▶ [Consignes]:
1 > D'après le texte sur Ilan Ramon, pourquoi a-t-il observé certains commandements religieux à bord de la navette alors qu'il n'était pas religieux ? Répondez en une à trois phrases.
2 > Traduisez en anglais cette phrase du texte sur Ilan Ramon : « Il avait emmené à bord un livre de Psaumes et un dessin réalisé par un jeune juif de 14 ans assassiné à Auschwitz. »
3 > Poursuivez le texte sur Ilan Ramon à partir de sa dernière phrase.

▶ [Passage extrait]:
Notre esprit est frappé
d'incrédulité à l'annonce de l'explosion de la navette
spatiale Columbia.
Nous autres, en Israël,
nous sommes accoutumés aux nouvelles d'attaques terroristes. Nous nous
sommes même habitués à discerner les nuances de sérieux
dans la voix du journaliste qui présente les informations à la
radio, pour nous blinder contre les inévitables nouvelles tragiques.
Tout cela est encore plus tangible le samedi soir, lorsque, après avoir
passé tout un Chabbat déconnecté du monde extérieur,
les premiers instants des informations post-chabbatiques sont abordés
avec une certaine appréhension.
Pourtant, rien ne nous avait
préparés à cela.
C'était tout simplement
impossible.
Il était notre héros, à un moment où nous en avions douloureusement besoin.
Depuis 16 jours, avec une
couverture médiatique quasiment ininterrompue du voyage de Ilan Ramon,
le premier astronaute israélien, dans l'espace, nous avions tous l'impression
de le connaître. Il faisait partie de notre famille. Il nous représentait
tous - notre pays, notre peuple, notre passé et notre futur. Il était
notre héros, à un moment où nous en avions douloureusement
besoin.
Fils de survivants de la
Shoah, il réunissait toutes les qualités d'un juif israélien,
et fier de l'être. Il était un héros de guerre ; en tant
que pilote de l'Armée de l'Air israélienne, il avait participé
au bombardement de la centrale nucléaire en Iraq en 1981 et combattu
dans les guerres de Kippour et du Liban.
Bien qu'il ne soit pas religieux,
Ilan Ramon avait tenu à observer certains commandements religieux emblématiques
dans l'enceinte de la navette spatiale, pour réaliser son rêve
d'unir tout le peuple juif et de le représenter. Il avait emmené
à bord un livre de Psaumes et un dessin réalisé par un
jeune juif de 14 ans assassiné à Auschwitz. Il n'a mangé
que de la nourriture Cacher, a fait le Kiddouch le vendredi soir, et récité
le Shéma Israël alors qu'il survolait Jérusalem.

▶ [Contenu des données]:
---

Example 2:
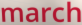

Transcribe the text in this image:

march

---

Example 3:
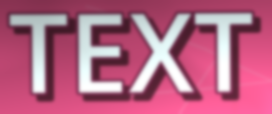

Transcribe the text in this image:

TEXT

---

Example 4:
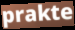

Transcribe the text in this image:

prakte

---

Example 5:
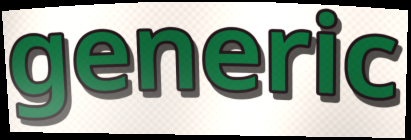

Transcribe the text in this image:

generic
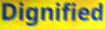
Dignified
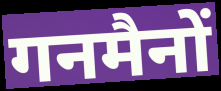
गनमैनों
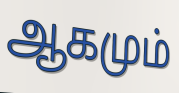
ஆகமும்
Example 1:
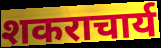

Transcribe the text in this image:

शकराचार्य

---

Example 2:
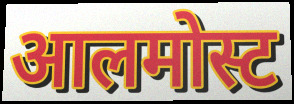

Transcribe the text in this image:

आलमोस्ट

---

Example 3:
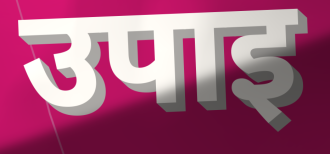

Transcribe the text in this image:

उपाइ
--
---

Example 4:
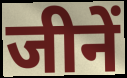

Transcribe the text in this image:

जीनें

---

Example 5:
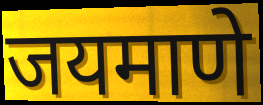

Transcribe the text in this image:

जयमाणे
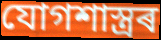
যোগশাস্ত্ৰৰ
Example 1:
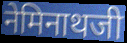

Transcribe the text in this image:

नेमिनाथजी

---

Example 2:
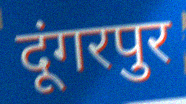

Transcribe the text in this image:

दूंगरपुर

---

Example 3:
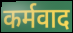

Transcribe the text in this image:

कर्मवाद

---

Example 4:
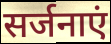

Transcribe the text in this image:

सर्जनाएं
* * *
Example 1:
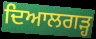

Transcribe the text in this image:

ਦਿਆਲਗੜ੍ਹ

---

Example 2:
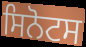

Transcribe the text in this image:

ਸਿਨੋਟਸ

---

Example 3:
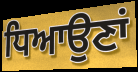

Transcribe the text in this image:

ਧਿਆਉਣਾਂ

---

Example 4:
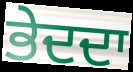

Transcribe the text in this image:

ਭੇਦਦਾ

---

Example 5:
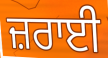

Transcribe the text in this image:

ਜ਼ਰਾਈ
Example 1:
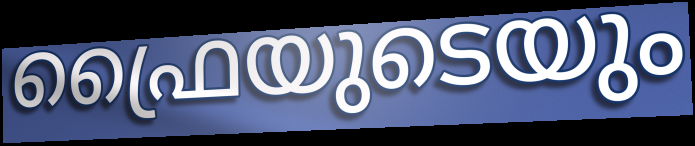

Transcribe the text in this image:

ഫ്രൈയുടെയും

▶ [Résultats de l'exercice]:
1 > Ilan Ramon voulait réaliser son rêve d'unir tout le peuple juif et de le représenter. C'est pour cela qu'il a tenu à observer, dans l'enceinte de la navette spatiale, certains commandements religieux emblématiques.

2 > He had taken aboard a book of Psalms and a drawing made by a 14-year-old Jewish boy murdered at Auschwitz.

3 >
Il disait qu'il voulait
" souligner l'unité du peuple d'Israël et des communautés
juives à travers le monde ".
Avec mes amis, nous parlions
du " Kiddouch Hachem " (sanctification du nom de D.ieu) qu'il
avait fait par son comportement exceptionnel.
Comment se pourrait-il qu'il soit parti?
Comment se pourrait-il que
tous nos espoirs et nos rêves se soient désintégrés
dans la fine couche d'atmosphère qui protège la Terre ?
Nous attendions impatiemment
son retour sur terre, pour célébrer le triomphe de notre nouvel
héros national. Nous étions loin de nous attendre à une
telle tragédie.
" Il est plus dangereux
de conduire une voiture dans ce pays que de voyager dans l'espace ", a
déclaré son frère Gadi. " Même dans nos pires
cauchemars, nous ne pouvions imaginer qu'il y ait un problème quelconque
".
Samedi, tôt dans la
matinée, alors qu'il attendait impatiemment l'arrivée de son fils,
son père déclarait : " Notre seul souci, c'est le temps qu'il
fera ; cela pourrait reporter l'atterrissage d'un jour ou deux ".
Encore une fois, la tragédie
nous a ramené à la fragilité de l'effort humain. Nous sommes
bouleversés lorsque les frontières de la science et de la technologie,
dans lesquelles nous plaçons toute notre confiance, se révèlent
si précaires et limitées.
Pour lui, ce rouleau symbolisait avec force son rêve d'unifier le peuple juif sous D.ieu.
Le Colonel Ramon s'était
fait un grand plaisir d'emporter une " surprise "- un rouleau de la
Torah qui avait échappé à l'enfer de la Shoah. Pour lui,
ce rouleau symbolisait avec force son rêve d'unifier le peuple juif sous
D.ieu.
Ce rouleau de la Torah a
explosé avec Ramon et ses amis astronautes (...).
Nos curs et nos prières
vont vers ses parents, son épouse, Rona, et ses quatre enfants. Notre
nation pleure l'homme, le père, les espoirs, la vision, et l'héritage.
Malheureusement, c'est dans la peine que nous avons réalisé le
rêve d'unité d'Ilan Ramon.
Jeudi dernier, Ilan décrivait
le monde tel qu'il lui apparaissait depuis l'espace. " Le monde a l'air
merveilleux, de là-haut, si paisible, si magnifique, et si fragile ".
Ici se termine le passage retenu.